In contrast to the first half of 2022, when those most concerned about inflation called for larger rate increases, no one is publicly pressing their colleagues for a half point increase—even as some have remained open to the idea.
“It is encouraging that we got some information today that went in the right direction,” on inflation, St. Louis Fed President James Bullard said at an event organized by the Wisconsin Bankers Association.
Bullard noted inflation remains far above the Fed’s 2 percent goal, and he repeated that he would like the central bank’s policy rate to exceed 5 percent “as soon as possible.”
But, after a year in which he was an outspoken advocate for larger increases, Bullard did not push back against smaller increases moving forward.
Still, Fed policymakers remain aligned around further hikes—whatever the size—and a final destination somewhere above 5 percent.
“We still have work to do. Inflation is too high, and we will need to stay on the case until it is sustainably back to our 2 percent target,” Barkin said in comments to the Virginia Bankers Association.
The economy continues adding jobs even as growth slows, Barkin noted. If anything, he said, recent data on economic activity has delayed the risk of recession.
Higher for Longer?
U.S. stocks rose after the release of the CPI data. Traders of futures tied to the Fed’s policy rate bet heavily on a downshift to quarter-percentage-point hikes starting at the Jan. 31 to Feb. 1 meeting and a pause just below 5 percent, with rate cuts priced in for later in the year.That view remains in contrast to where Fed officials insist they are heading: Not just a bit higher, but with a bias to remain there for the potentially extended period of time it may take for inflation to slow credibly toward the Fed’s target.
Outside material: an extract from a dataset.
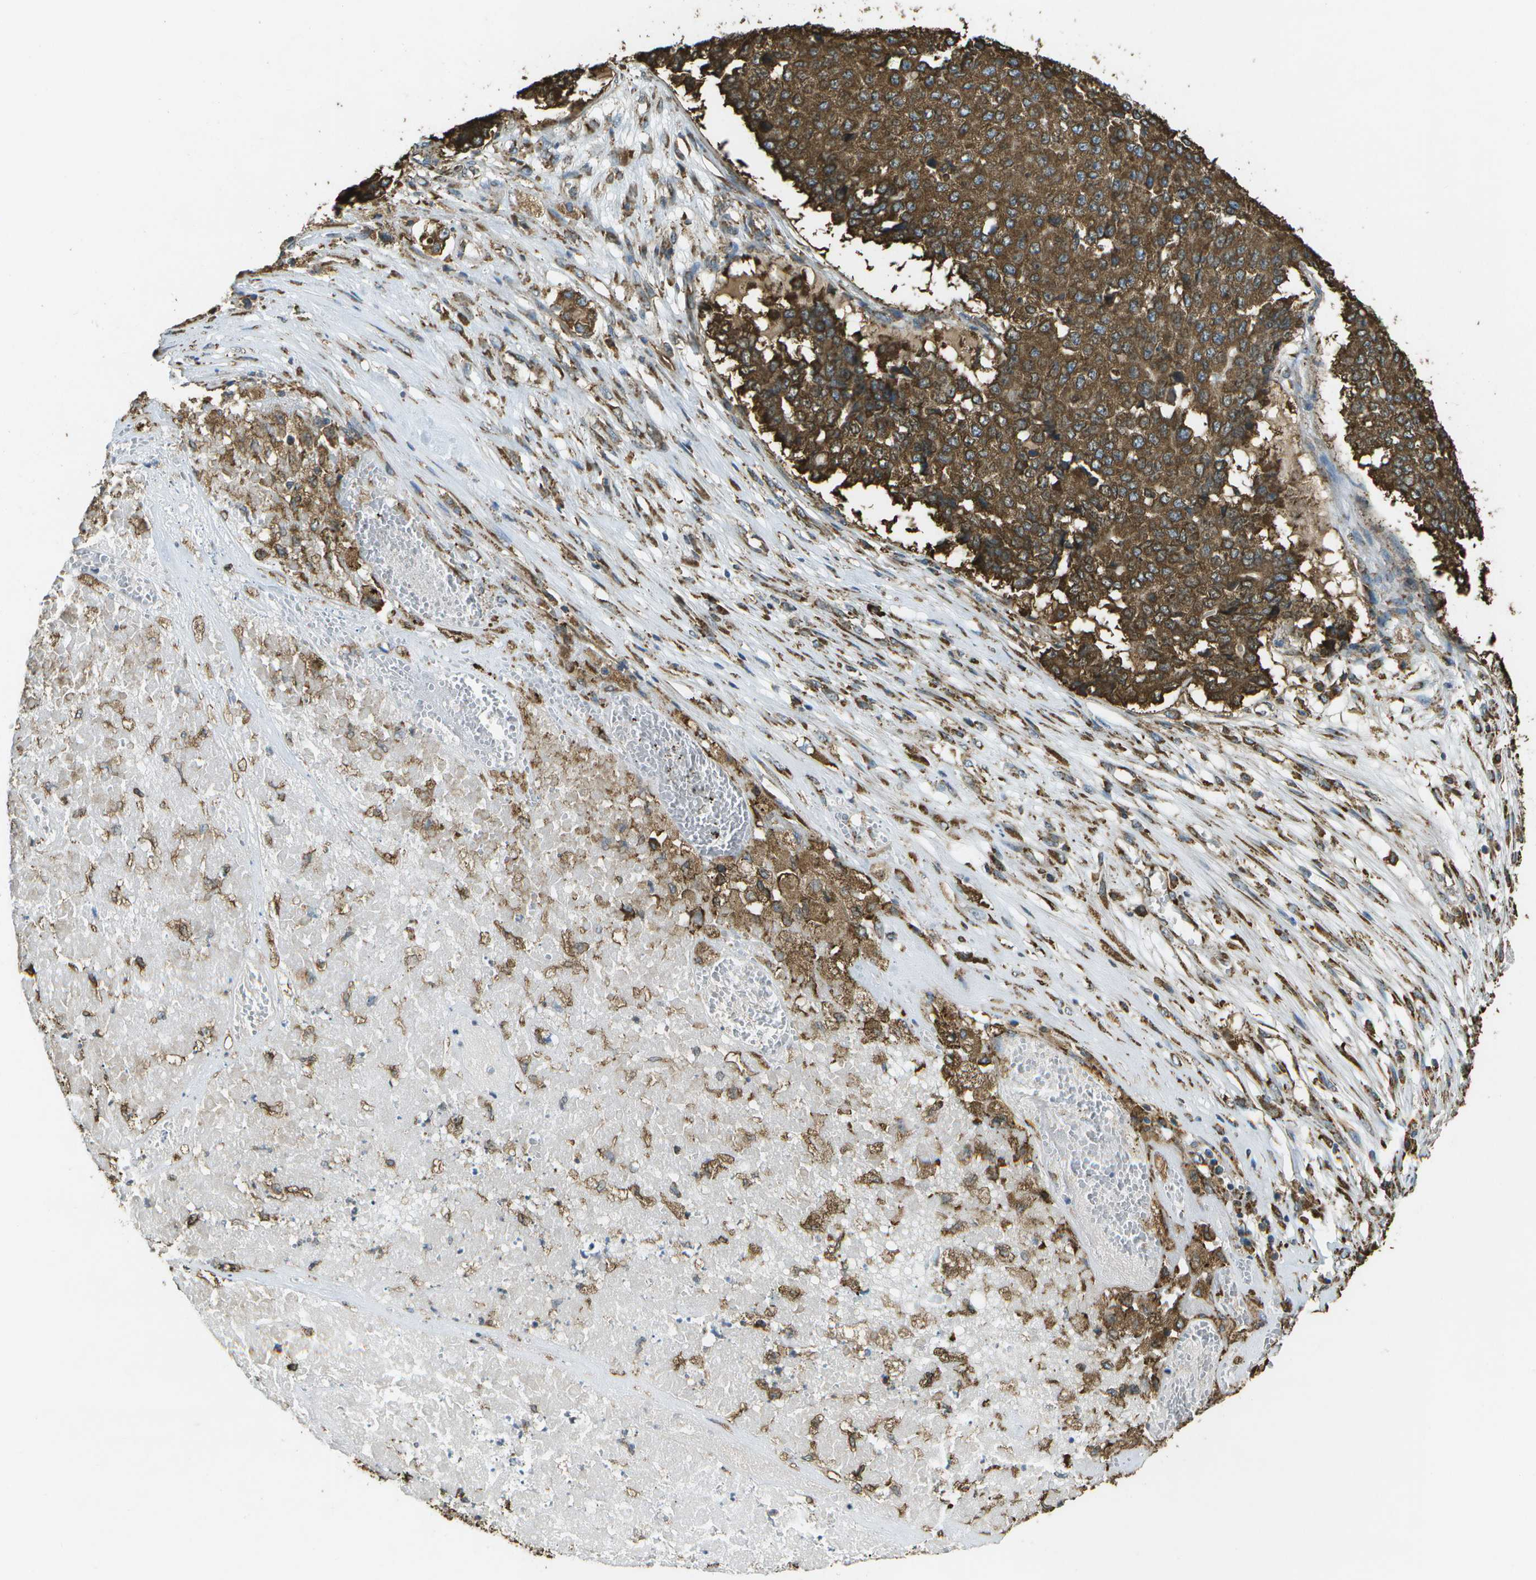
{"staining": {"intensity": "strong", "quantity": ">75%", "location": "cytoplasmic/membranous"}, "tissue": "pancreatic cancer", "cell_type": "Tumor cells", "image_type": "cancer", "snomed": [{"axis": "morphology", "description": "Adenocarcinoma, NOS"}, {"axis": "topography", "description": "Pancreas"}], "caption": "Protein analysis of pancreatic adenocarcinoma tissue reveals strong cytoplasmic/membranous expression in about >75% of tumor cells.", "gene": "PDIA4", "patient": {"sex": "male", "age": 50}}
The Fed’s Dec. 13 to 14 meeting minutes show no central bank policymaker expected any rate cuts for all of 2023. Atlanta Fed President Raphael Bostic this week said his base case is that rates will remain high through 2024.
While inflation over the last three months has gone in the “right direction,” Barkin said on Thursday that “you have to be careful about declaring victory too soon ... Inflation is going to be more persistent than a simple drop down to 2 percent,” possibly requiring rates to say at a restrictive level longer than anticipated.
Fed policymakers have repeatedly said they want to avoid repeating the mistakes of the 1970s, when the central bank raised rates and then cut them when inflation appeared to recede, only to have to raise borrowing costs even higher to bring the price pressures back in line.
The Fed ultimately pushed borrowing costs and the U.S. unemployment rate into double-digit territory during that period before stopping the upward spiraling of prices.
Fed policymakers say they do not expect the unemployment rate, currently 3.5 percent, to rise much more than a percentage point in the course of the current inflation fight.